En second lieu, s’il ressort des pièces du dossier soumis aux juges du fond que M. B… était, à la date de l’arrêté litigieux, présent en France depuis près de huit années et qu’il est marié avec une ressortissante marocaine qui réside régulièrement en France avec leurs deux enfants, nés en France, il ressort également des mêmes pièces, d’une part, qu’il a séjourné irrégulièrement sur le territoire depuis la fin de validité de son visa de court séjour, qu’il conserve des attaches dans son pays d’origine, où résident ses parents et une partie de sa belle-famille, qu’il ne s’est pas conformé à une précédente décision préfectorale du 29 décembre 2016 lui faisant obligation de quitter le territoire français et, enfin, qu’il a, au cours de l’année 2020, été poursuivi pour des faits notamment de détention, transport, trafic et importation en contrebande de stupéfiants.
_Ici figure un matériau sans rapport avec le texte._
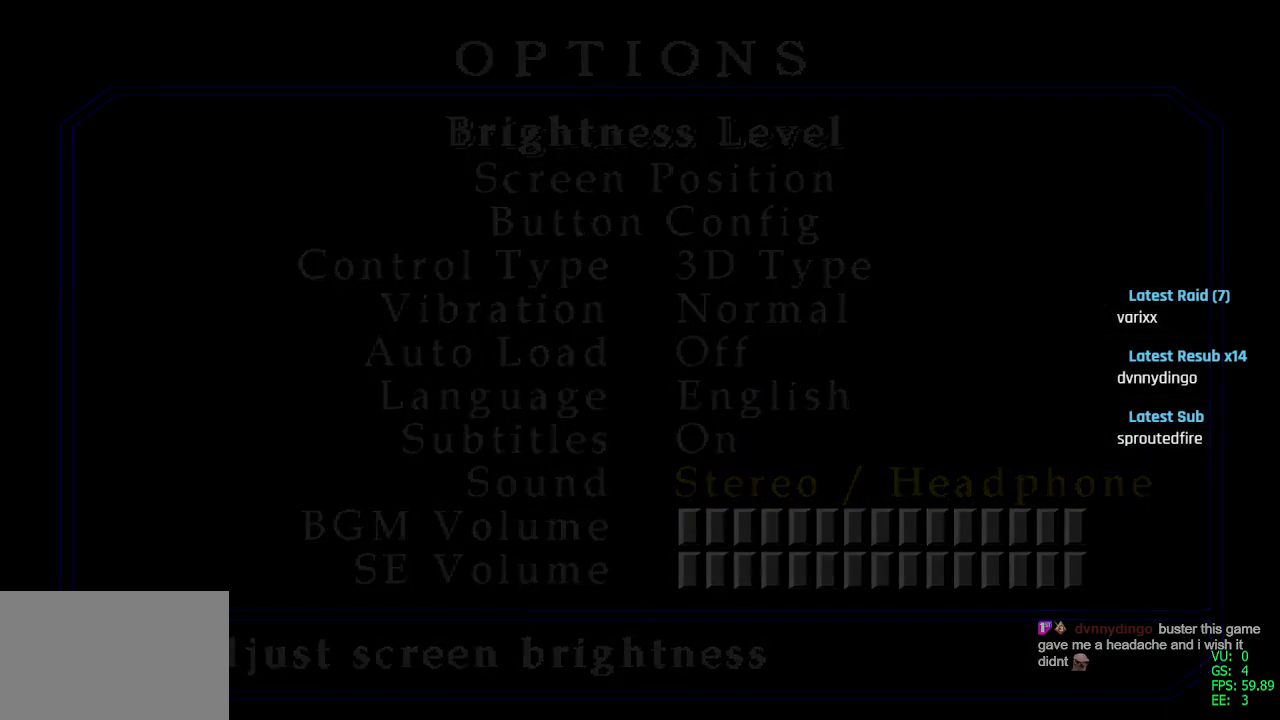
{"buttons": [], "left_stick": "center", "right_stick": "center", "events": []}
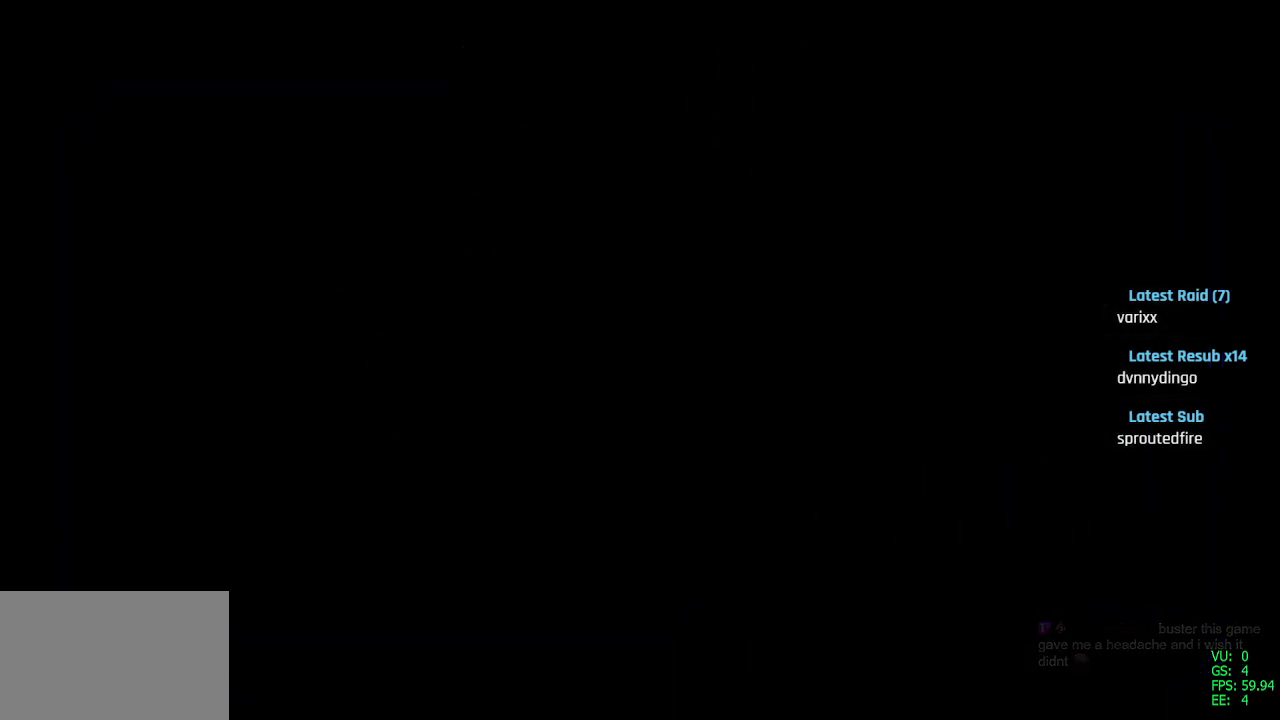
{"buttons": [], "left_stick": "center", "right_stick": "center", "events": []}
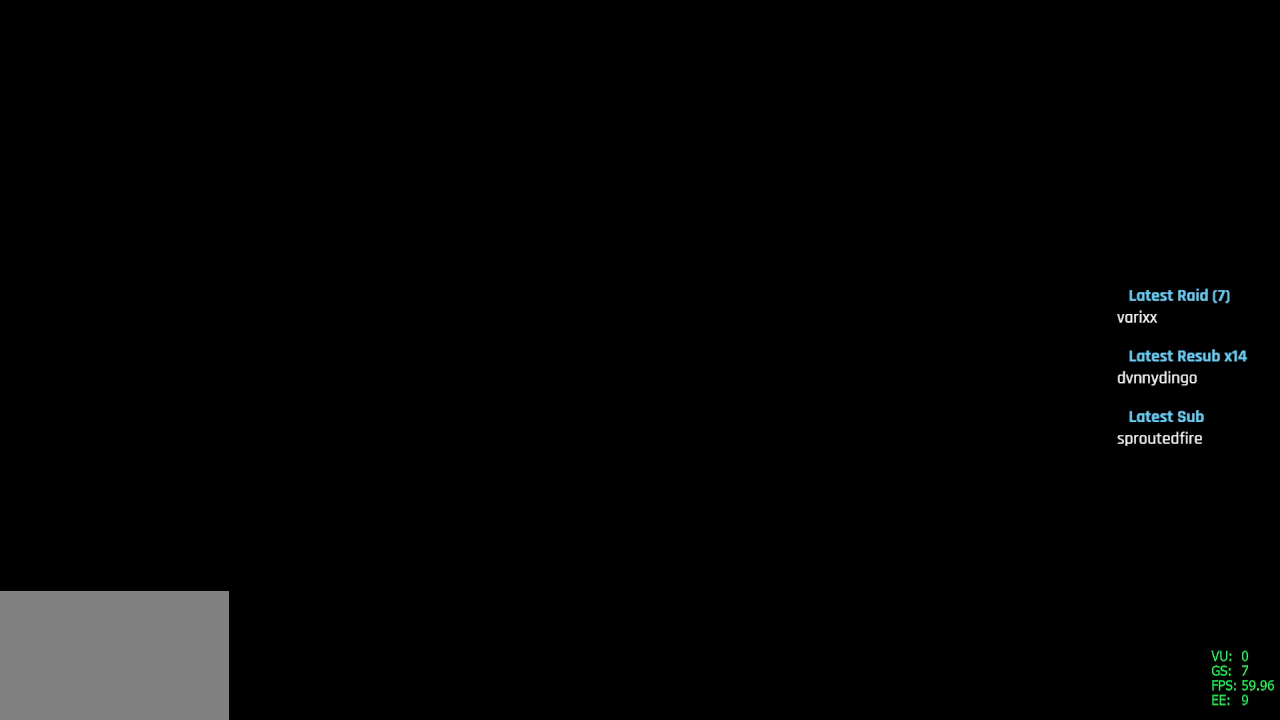
{"buttons": [], "left_stick": "center", "right_stick": "center", "events": []}
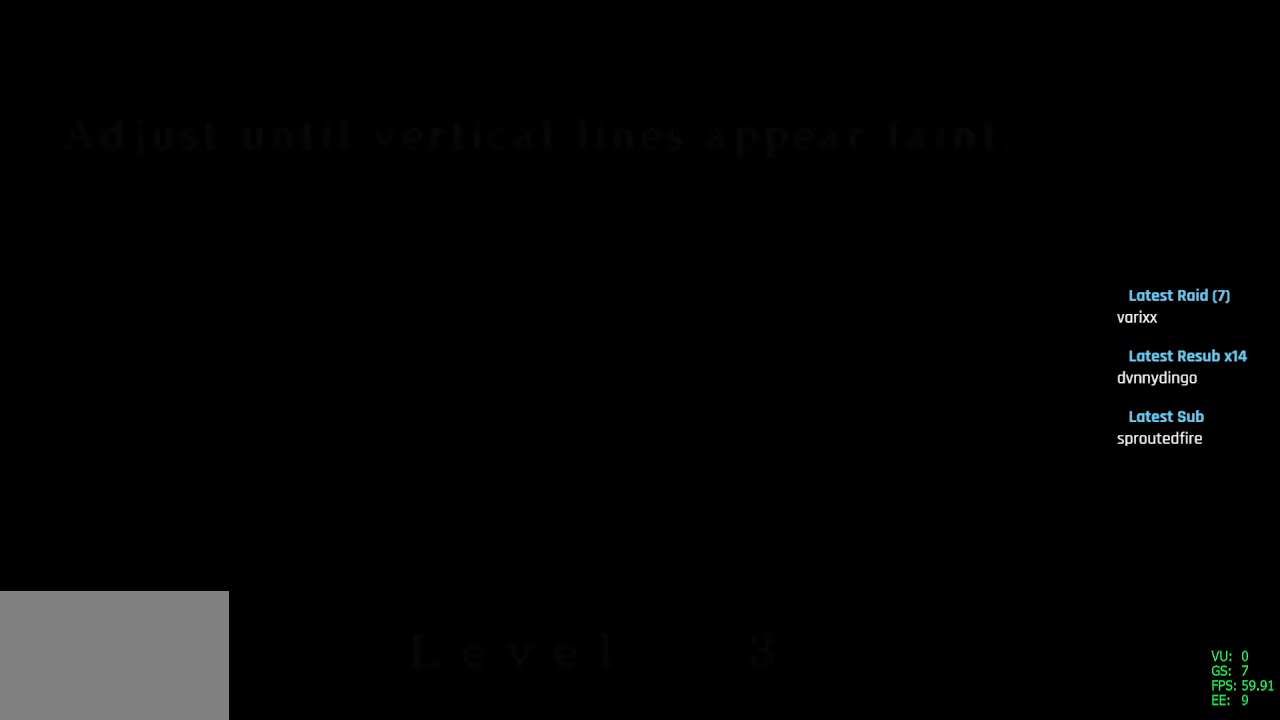
{"buttons": [], "left_stick": "center", "right_stick": "center", "events": []}
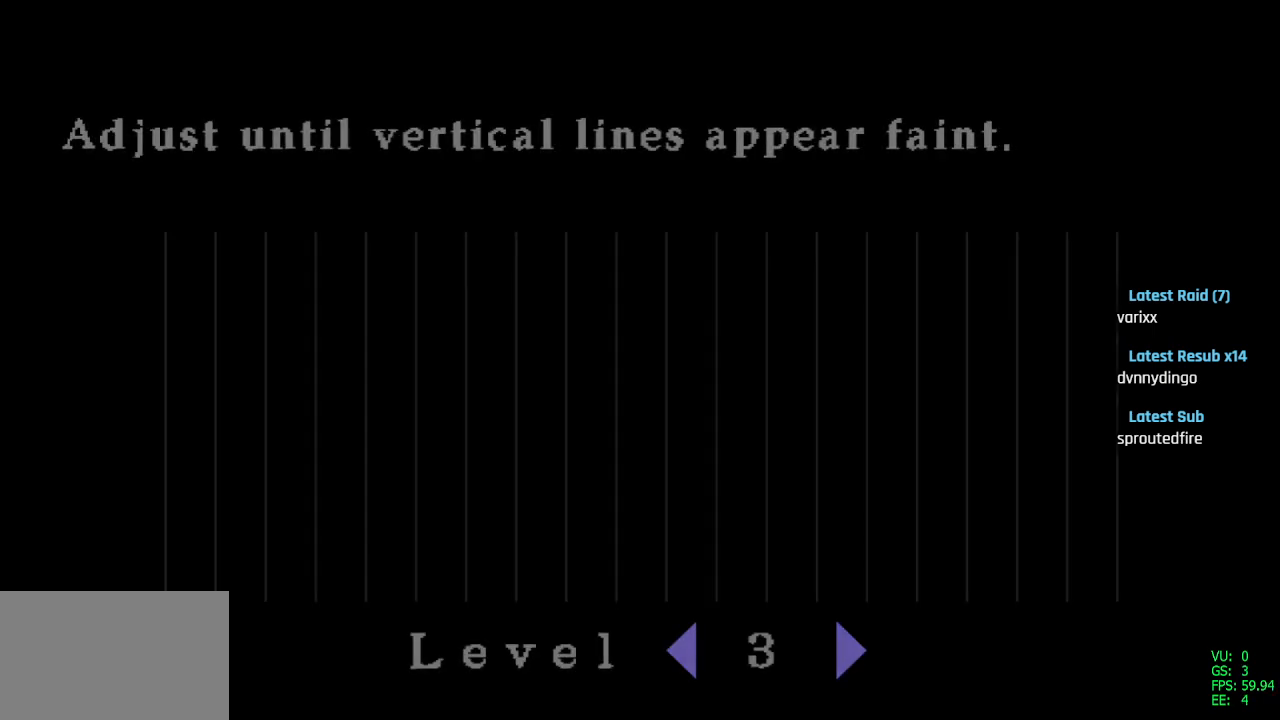
{"buttons": [], "left_stick": "center", "right_stick": "center", "events": []}
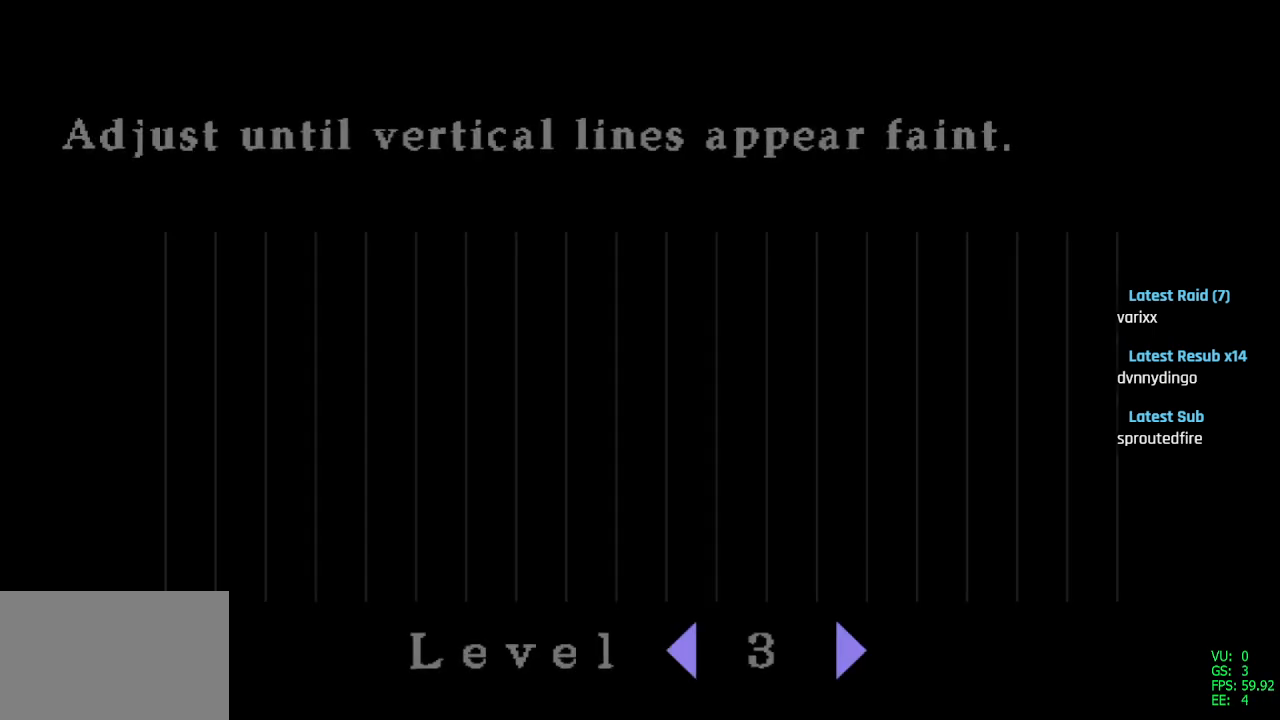
{"buttons": [], "left_stick": "center", "right_stick": "center", "events": [[233, "CIRCLE", "down"], [350, "CIRCLE", "up"]]}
En jugeant, au regard de l’ensemble de ces éléments, que la décision attaquée ne méconnaissait pas le droit de M. B… au respect de sa vie privée et familiale garanti par les stipulations de l’article 8 de la convention européenne de sauvegarde des droits de l’homme et des libertés fondamentales, la cour administrative d’appel de Versailles, qui n’a pas dénaturé les pièces du dossier, n’a pas inexactement qualifié les faits.
6.
Il résulte de ce qui précède que le pourvoi de M. B… doit être rejeté, y compris les conclusions présentées par son avocat au titre des dispositions de l’article 37 de la loi du 10 juillet 1991.
D E C I D E :
--------------
Article 1er : Le pourvoi de M. B… est rejeté.
Article 2 : La présente décision sera notifiée à M. A… B… et au ministre de l’intérieur.